Text under study:
--- START ---

2

[MongoDB shell or pyMongo] I would like to know how to efficiently convert one record in a collection with an array in one field, to multiple records in say anew collection. So far, the only solution, I've been able to achieve is iterating the records one by one and then iterating the array in the field I want and do individual inserts. I'm hoping there's a more efficient way to do this.

Example:

I want to take a collection in MongoDB with structure similar to :

[{
    "_id": 1,
    "points": ["a", "b", "c"]
}, {
    "_id": 2,
    "points": ["d"]
}]

and convert it to something like this:

[{
    "_id": 1,
    "points": "a"
}, {
    "_id": 2,
    "points": "b"
}, {
    "_id": 3,
    "points": "c"
}, {
    "_id": 4,
    "points": "d"
}]

2 Answers2

0

Assuming you're ok with auto-generated _id values in the new collection, you can do this with an aggregation pipeline that uses $unwind to unwind the points array and $out to output the results to a new collection:

db.test.aggregate([
    // Duplicate each doc, one per points array element
    {$unwind: '$points'},

    // Remove the _id field to prompt regeneration as there are now duplicates
    {$project: {_id: 0}},

    // Output the resulting docs to a new collection, named 'newtest'
    {$out: 'newtest'}
])

--- END ---

Exercise details:
Continue the forum thread about splitting a MongoDB array field into separate documents, starting right after the aggregation code at the end of the first answer.

(Extracted page text data)

--- START ---

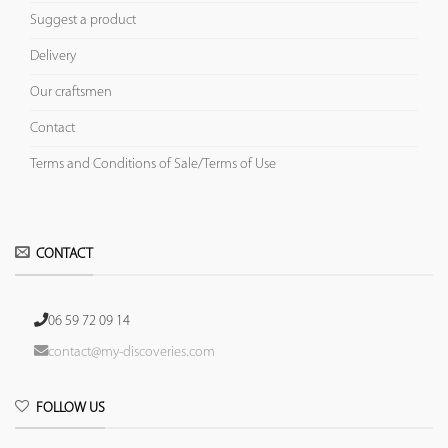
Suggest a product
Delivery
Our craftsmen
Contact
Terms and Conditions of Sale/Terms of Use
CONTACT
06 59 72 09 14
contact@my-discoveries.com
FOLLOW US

--- END ---
--- START ---

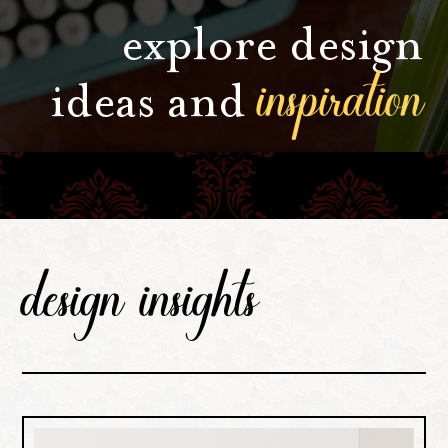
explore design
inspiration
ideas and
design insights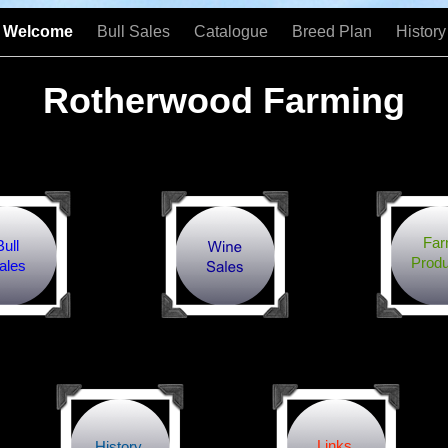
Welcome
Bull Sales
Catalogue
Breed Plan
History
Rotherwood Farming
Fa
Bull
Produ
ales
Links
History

--- END ---
--- START ---

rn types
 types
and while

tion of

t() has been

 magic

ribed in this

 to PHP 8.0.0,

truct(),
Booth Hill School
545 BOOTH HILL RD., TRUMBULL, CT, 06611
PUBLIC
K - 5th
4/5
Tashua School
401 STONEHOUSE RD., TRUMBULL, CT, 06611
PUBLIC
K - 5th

--- END ---

Exercise output:
JohnnyHK
  • 305,182
  • 66
  • 621
  • 471
  • Thanks a lot. This was exactly what I was looking for. An additional question, if I may - can I use unwind on two or more fields, given that the two fields always have the same number of elements in their arrays for any given record ? example: '[{ "points": ["a", "b", "c"], "scores": [1,2,3] }, { "points": ["d"], scores:[4] }]' – Deepan Anbarasan Oct 10 '18 at 12:48
  • I found the answer to my second question in the comments. The answer can be found here [link](https://stackoverflow.com/questions/39426022/mongodb-show-children-items-in-one-to-many-relationship) – Deepan Anbarasan Oct 10 '18 at 12:57
0

Here's another version which can be expected to perform worse than @JohnnyHK's solution because of a second $unwind and a potentially massive $group but it generates integer IDs based on some order that you can specify in the $sort stage:

db.collection.aggregate([{
    // flatten the "points" array to get individual documents
    $unwind: { "path": "$points" },
}, {
    // sort by some criterion
    $sort: { "points": 1 }
}, {
    // throw all sorted "points" in the very same massive array
    $group: {
        _id: null,
        "points": { $push: "$points" },
    }
}, {
    // flatten the massive array making each document's position index its `_id` field
    $unwind: {
        "path": "$points",
        includeArrayIndex: "_id"
    }
} , {
    // write results to new "result" collection
    $out: "result"
}], {
    // make sure we do not run into memory issues
    allowDiskUse: true
})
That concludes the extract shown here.